• **PASSAGE FOR REVIEW**

Our software Heap is customer analytics, product analytics. What we're doing is trying to help digital builders understand how users are traversing through their flows. It could be to buy something online. It could be to do a transaction inside of B2B software. It could be to do a financial transaction Then understand where the friction is so that those digital builders can go in and fix and remove the friction so their users have an easier time doing what they're trying to do. It actually brings together the aspects of consulting that I loved, which are around the change management, as well as the people side of things like how do you actually compel people to make decisions using data instead of just using their gut, which turns out to be the hardest problem that we're always faced with.

Speaker 1:

I've been doing a couple of different things at Heap over the years Scaled up the customer success team in New York, built a team in Europe. Then I moved actually into a role that I was doing on the side. You end up with these roles where it's a passion project and then it turns into an actual job. I created our customer success ops team, which is just a huge passion of mine because I love getting hands on with data and then hire somebody else to run that team and then came back to run the customer success team that I'm running now. That has been a lot of fun. We've announced a definitive agreement to be acquired by another company called Content Square in the near future.

Speaker 1:

Really excited to join Content Square because there's a lot of complementarity between our products. We're doing a lot of the quantitative side of analytics and getting the structured data and the funnels. They're doing a lot on the qualitative side of analytics. I'm really excited to blend the quant and call together as we join forces.

Speaker 2:

That brings me to today.

Speaker 1:

If that was an elevator, we would have gone up and down the World Trade Center like four times maybe more.

Speaker 2:

Yeah, no, it's all good. It's a cool story. It's fun to hear how folks end up in these roles, because everybody's path is so different. It's not as cut and dry as a sales leadership role or something like that. It's always circuitous, which is a word I'm still working on.

Speaker 1:

Yeah, I'm always trying to hire people too. I'm always trying to find people that are the interesting unicorns who have done enough to understand what we do and be curious about it, but they don't have to come from a traditional CSM background or a traditional management background. It just needs to be somebody who's curious about data and human behavior and how to frankly, just how to make things happen, because a lot of CS is just getting things done and building a coalition of people to care about your customer and help them out.

• **EXERCISES**
[1] In the interview transcript, which company has Heap announced a definitive agreement to be acquired by?
[2] Repeat the stretch of the interview transcript from "I've been doing" through "the near future.".
[3] List the examples the interview transcript gives of what users might be trying to do as they move through a flow.

• **GIVEN INFORMATION**
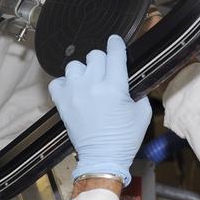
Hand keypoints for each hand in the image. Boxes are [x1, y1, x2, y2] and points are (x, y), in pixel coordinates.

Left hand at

• **EXERCISE RESPONSES**
[1] Content Square

[2]
I've been doing a couple of different things at Heap over the years Scaled up the customer success team in New York, built a team in Europe. Then I moved actually into a role that I was doing on the side. You end up with these roles where it's a passion project and then it turns into an actual job. I created our customer success ops team, which is just a huge passion of mine because I love getting hands on with data and then hire somebody else to run that team and then came back to run the customer success team that I'm running now. That has been a lot of fun. We've announced a definitive agreement to be acquired by another company called Content Square in the near future.

[3]
- Buy something online
- Do a transaction inside of B2B software
- Do a financial transaction